Friday, March 2, 2007

Salinas, PR -- Viejo San Juan

El Morro, San Juan
Castillo de San Cristobal in San Juan
Thursday morning we got a late start to avoid San Juan rush hour traffic and arrived in Old San Juan around 10 am. For those of you who were kids in the early 80's, San Juan was home to Menudo (a latino boy-band that included a pre-VidaLoca Ricky Martin). So of course I had the refrain from one of their songs running through my head all day. Old San Juan is dominated by two Spanish Colonial fortresses: the larger Castillo de San Cristobal and the older El Morro. Both have stunning views of the ocean and the city. We started off at San Cristobal and then wandered up the road to El Morro. The architecture was worth admiring, and both forts had all kinds of underground passages and spiral staircases to explore. By the end of the morning, we were all forted out. So we strolled over to the Casa Blanca, home to several generations of descendants of Ponce de Leon (you may remember him from such quests as "the search for the fountain of youth" and "finding Florida"). Anyway, we wandered through the shady courtyards in the walled gardens and admired the fountains. It would've been a great spot for a picnic lunch. If only we'd remembered a picnic lunch.

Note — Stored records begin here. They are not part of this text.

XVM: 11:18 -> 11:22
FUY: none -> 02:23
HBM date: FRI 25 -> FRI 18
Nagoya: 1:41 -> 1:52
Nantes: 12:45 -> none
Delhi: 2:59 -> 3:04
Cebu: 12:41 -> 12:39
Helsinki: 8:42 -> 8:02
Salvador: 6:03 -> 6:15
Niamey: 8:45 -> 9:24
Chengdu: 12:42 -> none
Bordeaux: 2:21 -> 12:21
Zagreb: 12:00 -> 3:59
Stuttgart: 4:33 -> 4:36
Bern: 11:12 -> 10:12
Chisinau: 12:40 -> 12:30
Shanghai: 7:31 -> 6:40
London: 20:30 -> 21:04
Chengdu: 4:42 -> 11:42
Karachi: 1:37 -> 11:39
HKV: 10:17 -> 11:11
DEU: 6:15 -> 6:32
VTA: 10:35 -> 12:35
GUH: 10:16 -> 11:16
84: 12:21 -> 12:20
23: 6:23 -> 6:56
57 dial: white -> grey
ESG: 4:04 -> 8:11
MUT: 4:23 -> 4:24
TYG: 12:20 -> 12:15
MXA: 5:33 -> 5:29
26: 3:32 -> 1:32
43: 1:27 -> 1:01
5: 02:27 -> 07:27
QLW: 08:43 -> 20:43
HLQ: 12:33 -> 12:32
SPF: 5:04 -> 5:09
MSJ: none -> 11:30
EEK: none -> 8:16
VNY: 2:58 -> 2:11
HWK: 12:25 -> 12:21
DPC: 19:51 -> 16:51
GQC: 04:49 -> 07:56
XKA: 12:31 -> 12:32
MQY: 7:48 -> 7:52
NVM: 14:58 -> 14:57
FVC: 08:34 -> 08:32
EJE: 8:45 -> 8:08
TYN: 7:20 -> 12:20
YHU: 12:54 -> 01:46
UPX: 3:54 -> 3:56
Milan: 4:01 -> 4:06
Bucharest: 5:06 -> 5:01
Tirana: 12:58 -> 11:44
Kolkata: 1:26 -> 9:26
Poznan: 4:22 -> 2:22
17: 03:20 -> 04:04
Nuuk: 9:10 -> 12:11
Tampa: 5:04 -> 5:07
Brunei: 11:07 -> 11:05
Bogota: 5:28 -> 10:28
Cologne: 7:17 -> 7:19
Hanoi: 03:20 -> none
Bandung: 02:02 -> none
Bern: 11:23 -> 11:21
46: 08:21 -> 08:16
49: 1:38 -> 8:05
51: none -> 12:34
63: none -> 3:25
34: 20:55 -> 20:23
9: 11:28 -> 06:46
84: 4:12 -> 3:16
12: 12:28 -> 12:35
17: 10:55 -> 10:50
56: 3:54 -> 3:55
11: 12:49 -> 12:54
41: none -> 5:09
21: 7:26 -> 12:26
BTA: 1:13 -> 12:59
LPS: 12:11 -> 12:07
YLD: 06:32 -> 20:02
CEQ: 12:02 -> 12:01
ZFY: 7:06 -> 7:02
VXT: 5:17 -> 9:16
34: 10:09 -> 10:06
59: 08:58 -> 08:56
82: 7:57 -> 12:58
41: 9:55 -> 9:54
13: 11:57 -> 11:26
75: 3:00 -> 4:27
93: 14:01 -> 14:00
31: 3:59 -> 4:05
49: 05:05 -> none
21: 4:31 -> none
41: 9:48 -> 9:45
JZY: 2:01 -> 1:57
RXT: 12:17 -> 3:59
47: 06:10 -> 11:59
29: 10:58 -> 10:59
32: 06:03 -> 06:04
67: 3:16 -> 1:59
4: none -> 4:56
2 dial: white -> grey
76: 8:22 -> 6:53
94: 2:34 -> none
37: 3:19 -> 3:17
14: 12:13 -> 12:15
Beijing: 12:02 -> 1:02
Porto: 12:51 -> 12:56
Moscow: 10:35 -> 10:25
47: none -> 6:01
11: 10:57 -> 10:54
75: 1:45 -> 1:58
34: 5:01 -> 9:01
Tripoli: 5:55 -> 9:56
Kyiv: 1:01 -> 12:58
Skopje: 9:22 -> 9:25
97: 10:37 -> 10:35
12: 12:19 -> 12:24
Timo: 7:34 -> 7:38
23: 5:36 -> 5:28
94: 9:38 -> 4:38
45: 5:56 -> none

By this time it was after one and we were ravenous so we walked into the old city and found a restaurant that seemed to be full of people. After our food arrived, we realized why all the other patrons were only drinking at the bar. It was a pathetically half-hearted attempt at spanish/mexican cuisine. Afterwards we walked down the street to Ben & Jerry's to get something that we knew for sure would taste good. We meandered some more down the city's scenic streets. Old San Juan is only about 8 blocks wide by 7 blocks tall, so we had seen all there was to see by 3pm. One point of interest that was mentioned in Lonely Planet was a visit to a shop called the Butterfly People. This is run by a family that takes tropical butterflies and mounts them in lucite (after they're dead of course) that's meant to hang on the wall like a shadowbox. The walls of the shop were covered in large-scale arrangements of color that were both beautiful and extremely creepy. Not to mention expensive: a small box with 6 butterflies was priced in the hundreds whereas the larger collections could be upwards of two grand. We had to laugh when we saw a little tacky tourist shop down the street selling framed butterfly knockoffs for only $27.